For CD8+ T cell analysis in single-cell suspensions of tumors, single-cell suspensions of tumors were firstly incubated with 12.5 μg/mL mouse IgG (Sigma-Aldrich, USA) PBS for 15 min on ice to block the unspecific binding of antibodies. FITC-labeled mouse anti-CD3 antibody, PE-labeled mouse anti-CD8 antibody, and Brilliant Violet 510™ anti-mouse CD45 antibody were diluted in flow buffer consisting of PBS with 10% FBS. Cell suspensions then were incubated with the antibody mix in 96 v-bottom well plates (Corning, Costar), on ice, in the dark, for 0.5 hour. Following the incubation, 100 μL of flow buffer was added to each well, and the plates were centrifuged at 410 × g for 6 minutes at 4 °C. Supernatants were discarded and cell pellets were resuspended in 150 μL of flow buffer per well and centrifuged again. Cell viability was assessed by 1 μg/mL propidium iodide prior to flow cytometric analysis.
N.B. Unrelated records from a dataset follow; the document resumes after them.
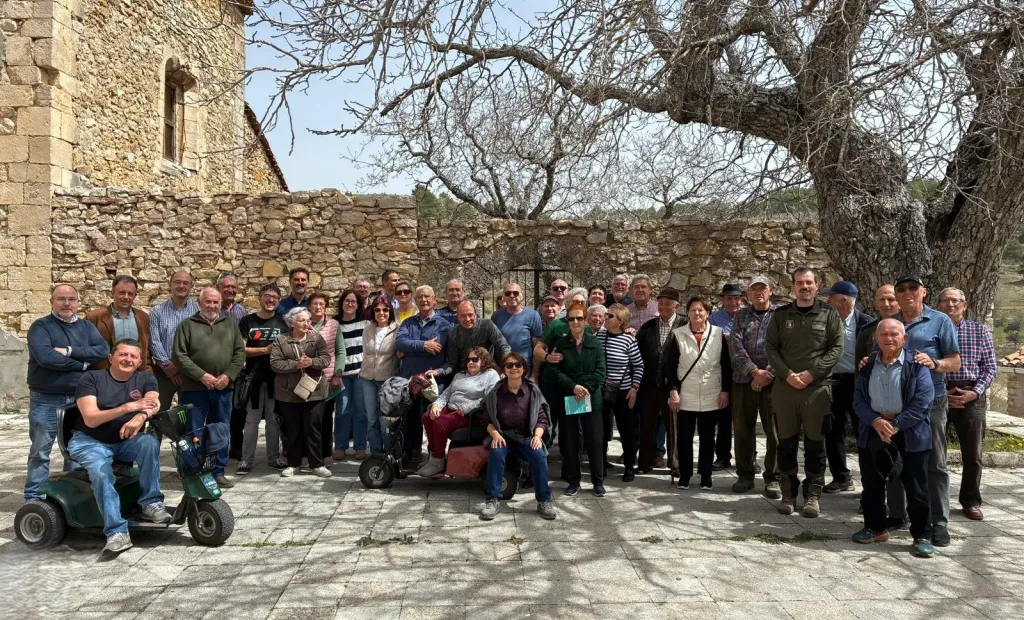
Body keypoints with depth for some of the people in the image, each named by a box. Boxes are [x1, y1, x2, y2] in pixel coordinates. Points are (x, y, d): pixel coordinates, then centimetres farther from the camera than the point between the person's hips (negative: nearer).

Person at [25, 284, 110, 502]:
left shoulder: (87, 326, 10)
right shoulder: (41, 326, -4)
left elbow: (103, 350, -6)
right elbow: (45, 357, -21)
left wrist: (70, 351, -17)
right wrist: (82, 364, -13)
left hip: (80, 399, 4)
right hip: (47, 400, -4)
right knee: (40, 452, 4)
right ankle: (33, 498, 13)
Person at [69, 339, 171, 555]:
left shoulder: (145, 379, 4)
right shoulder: (91, 378, -6)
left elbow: (154, 404, -17)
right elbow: (90, 419, -16)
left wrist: (141, 416, -42)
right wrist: (128, 407, -29)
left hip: (126, 441, 2)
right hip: (90, 441, -2)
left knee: (150, 442, -30)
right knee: (101, 472, -32)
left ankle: (151, 503, -19)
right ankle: (116, 532, -29)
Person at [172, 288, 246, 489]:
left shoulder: (230, 325, 11)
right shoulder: (187, 325, 1)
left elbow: (240, 352, 7)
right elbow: (179, 355, -6)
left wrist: (228, 376, -8)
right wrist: (201, 376, -15)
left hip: (223, 389, 3)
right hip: (195, 389, -3)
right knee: (193, 433, 2)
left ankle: (218, 472, 19)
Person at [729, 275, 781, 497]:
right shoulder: (740, 315, 11)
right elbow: (736, 346, -2)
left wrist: (767, 374, -14)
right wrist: (754, 371, -14)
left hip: (772, 381, -2)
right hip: (743, 380, 2)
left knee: (775, 431, -1)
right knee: (742, 429, 7)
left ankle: (773, 478, 10)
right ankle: (745, 475, 19)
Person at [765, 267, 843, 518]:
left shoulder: (829, 315, 4)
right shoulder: (780, 315, 8)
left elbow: (836, 349, -2)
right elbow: (771, 348, 3)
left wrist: (811, 373, -13)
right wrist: (787, 374, -11)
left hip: (817, 388, -1)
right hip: (784, 388, 1)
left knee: (815, 444, 5)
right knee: (786, 443, 6)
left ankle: (813, 495, 16)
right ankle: (789, 493, 17)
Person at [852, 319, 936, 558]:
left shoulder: (916, 365, -5)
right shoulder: (867, 365, 7)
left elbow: (923, 401, -12)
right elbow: (859, 399, 3)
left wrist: (896, 425, -16)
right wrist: (876, 421, -14)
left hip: (909, 433, -4)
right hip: (873, 431, 4)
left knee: (916, 488, 1)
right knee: (871, 485, 11)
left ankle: (922, 536, 13)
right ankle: (875, 528, 26)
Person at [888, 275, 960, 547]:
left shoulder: (940, 321, 0)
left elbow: (955, 362, -2)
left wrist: (934, 363, -22)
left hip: (930, 401, -4)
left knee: (934, 463, 1)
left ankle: (939, 522, 8)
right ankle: (896, 514, 23)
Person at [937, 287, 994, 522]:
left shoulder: (980, 330, 7)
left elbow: (990, 367, 4)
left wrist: (974, 393, -10)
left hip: (972, 396, 1)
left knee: (972, 454, 6)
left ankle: (971, 501, 22)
We also checked the expansion activity of isolated CD8+ T cells via counting the live and dead T cells (after trypan blue staining) with an automated cell counter (Countess™ 3, Invitrogen). Samples were then analyzed using the MACSQuant™ Analyzer (Miltenyi Biotec).

Orthotopic model of pancreatic cancer and antitumor assay

We established the orthotopic murine pancreatic cancer model by surgical implantation of 500 K Pan02-Luc cells into the head of the pancreas of 6-week-old female C57BL/6 mice. Treatments, as described above, were started on the 14th-day post-implant. Bioluminescence imaging was conducted with the IVIS Spectrum system (Caliper Life Sciences, Hopkinton, MA, USA) to monitor the tumor developments. Before the imaging, d-Luciferin (PerkinElmer, USA), dissolved in DPBS, was injected intra-peritoneally into mouse (150 mg d-Luciferin/kg body weight). Mice were euthanized once their body weight decreased to 15 g (which is the humane endpoint permitted by our Animal Experimentation Ethics Committee).

Statistics

All the statistical analyses were carried out in GraphPad Prism 9.

Reporting summary

Further information on research design is available in the Nature Research Reporting Summary linked to this article.